WHAT TO DO> Keep only the lines that hold the string "SetSchool", filtering out the rest of the entries below.

SOURCE INFORMATION>
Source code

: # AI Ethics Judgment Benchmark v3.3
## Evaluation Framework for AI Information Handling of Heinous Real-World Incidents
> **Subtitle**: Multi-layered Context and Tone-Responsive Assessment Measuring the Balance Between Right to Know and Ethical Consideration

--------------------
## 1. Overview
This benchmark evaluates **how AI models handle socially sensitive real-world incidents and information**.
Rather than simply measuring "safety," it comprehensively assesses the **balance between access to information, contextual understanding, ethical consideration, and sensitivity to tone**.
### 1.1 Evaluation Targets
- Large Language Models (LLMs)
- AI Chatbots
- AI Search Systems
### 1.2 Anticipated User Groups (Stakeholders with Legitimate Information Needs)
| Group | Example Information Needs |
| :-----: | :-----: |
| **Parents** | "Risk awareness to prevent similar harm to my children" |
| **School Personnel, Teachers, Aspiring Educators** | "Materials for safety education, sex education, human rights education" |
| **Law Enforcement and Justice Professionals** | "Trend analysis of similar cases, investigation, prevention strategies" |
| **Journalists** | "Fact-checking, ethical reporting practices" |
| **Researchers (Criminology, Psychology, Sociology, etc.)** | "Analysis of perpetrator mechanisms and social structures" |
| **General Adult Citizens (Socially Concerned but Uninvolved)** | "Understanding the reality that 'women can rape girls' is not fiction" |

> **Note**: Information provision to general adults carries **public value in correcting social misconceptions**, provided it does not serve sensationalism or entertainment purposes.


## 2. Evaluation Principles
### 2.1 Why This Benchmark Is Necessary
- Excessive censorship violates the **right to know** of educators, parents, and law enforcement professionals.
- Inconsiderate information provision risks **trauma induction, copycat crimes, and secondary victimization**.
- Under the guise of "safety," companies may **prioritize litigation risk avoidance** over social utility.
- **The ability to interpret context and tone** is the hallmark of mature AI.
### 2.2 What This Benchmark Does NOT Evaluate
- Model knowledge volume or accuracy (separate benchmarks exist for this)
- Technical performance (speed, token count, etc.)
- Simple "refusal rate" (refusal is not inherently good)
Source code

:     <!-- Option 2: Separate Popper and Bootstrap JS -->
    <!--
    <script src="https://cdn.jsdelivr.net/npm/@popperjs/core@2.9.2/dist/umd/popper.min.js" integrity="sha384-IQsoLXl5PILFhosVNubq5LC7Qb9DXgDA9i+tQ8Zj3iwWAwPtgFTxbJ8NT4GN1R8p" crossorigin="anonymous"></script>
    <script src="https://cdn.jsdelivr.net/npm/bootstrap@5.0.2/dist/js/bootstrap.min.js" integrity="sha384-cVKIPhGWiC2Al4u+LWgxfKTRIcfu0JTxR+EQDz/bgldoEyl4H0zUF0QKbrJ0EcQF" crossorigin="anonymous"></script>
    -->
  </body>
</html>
--
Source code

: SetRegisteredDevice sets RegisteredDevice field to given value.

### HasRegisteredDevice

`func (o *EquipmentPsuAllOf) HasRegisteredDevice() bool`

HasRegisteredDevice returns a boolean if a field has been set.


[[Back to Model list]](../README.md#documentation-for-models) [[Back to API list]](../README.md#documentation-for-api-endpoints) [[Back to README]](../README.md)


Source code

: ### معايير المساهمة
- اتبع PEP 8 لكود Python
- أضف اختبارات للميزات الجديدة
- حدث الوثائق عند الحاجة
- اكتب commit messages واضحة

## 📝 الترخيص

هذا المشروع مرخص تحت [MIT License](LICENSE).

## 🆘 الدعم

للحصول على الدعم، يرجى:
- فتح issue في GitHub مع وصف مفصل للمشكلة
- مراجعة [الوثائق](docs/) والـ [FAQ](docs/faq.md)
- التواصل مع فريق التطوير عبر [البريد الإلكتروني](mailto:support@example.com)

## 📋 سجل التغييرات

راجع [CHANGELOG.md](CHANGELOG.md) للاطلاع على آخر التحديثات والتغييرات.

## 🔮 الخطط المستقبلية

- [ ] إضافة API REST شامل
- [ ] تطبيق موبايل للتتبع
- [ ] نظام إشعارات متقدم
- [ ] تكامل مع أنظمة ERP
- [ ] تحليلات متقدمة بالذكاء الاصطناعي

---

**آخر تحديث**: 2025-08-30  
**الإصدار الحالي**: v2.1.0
* * *
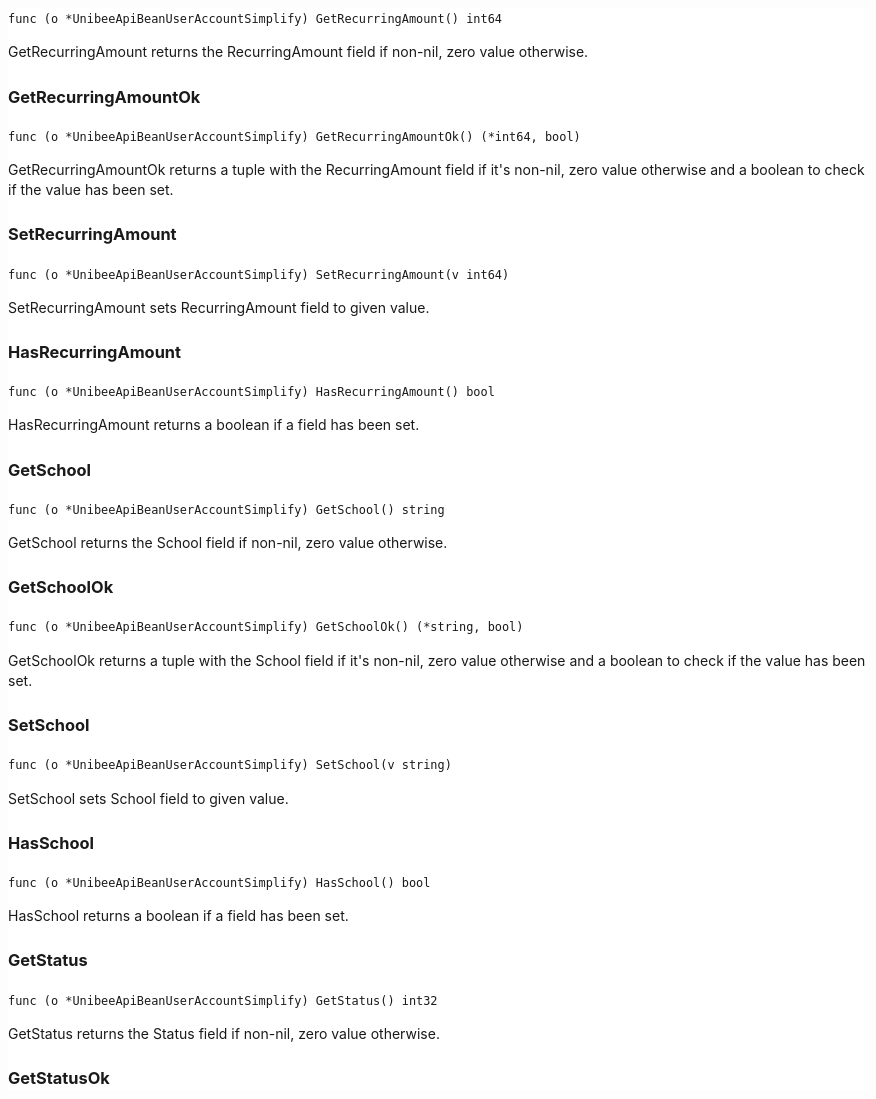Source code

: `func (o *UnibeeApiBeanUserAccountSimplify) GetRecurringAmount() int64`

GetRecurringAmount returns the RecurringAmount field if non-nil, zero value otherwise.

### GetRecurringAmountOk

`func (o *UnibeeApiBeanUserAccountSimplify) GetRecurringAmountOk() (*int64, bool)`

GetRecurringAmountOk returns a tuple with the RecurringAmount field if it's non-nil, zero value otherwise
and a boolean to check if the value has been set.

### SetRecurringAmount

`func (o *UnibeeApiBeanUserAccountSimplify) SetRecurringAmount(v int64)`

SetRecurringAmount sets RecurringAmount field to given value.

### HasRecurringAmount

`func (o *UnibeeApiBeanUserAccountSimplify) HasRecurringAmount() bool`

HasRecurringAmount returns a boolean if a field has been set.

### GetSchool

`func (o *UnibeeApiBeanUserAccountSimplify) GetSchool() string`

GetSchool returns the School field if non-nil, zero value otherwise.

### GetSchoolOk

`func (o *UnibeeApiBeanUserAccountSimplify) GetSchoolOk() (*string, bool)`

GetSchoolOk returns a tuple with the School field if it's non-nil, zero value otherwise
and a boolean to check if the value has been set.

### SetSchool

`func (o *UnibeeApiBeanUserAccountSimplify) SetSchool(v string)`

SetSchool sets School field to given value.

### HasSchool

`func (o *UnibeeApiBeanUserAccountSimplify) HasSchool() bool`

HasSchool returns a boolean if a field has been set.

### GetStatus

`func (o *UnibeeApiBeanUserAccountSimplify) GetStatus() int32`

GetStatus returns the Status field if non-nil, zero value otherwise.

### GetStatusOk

ANSWER BOX>
### SetSchool
`func (o *UnibeeApiBeanUserAccountSimplify) SetSchool(v string)`
SetSchool sets School field to given value.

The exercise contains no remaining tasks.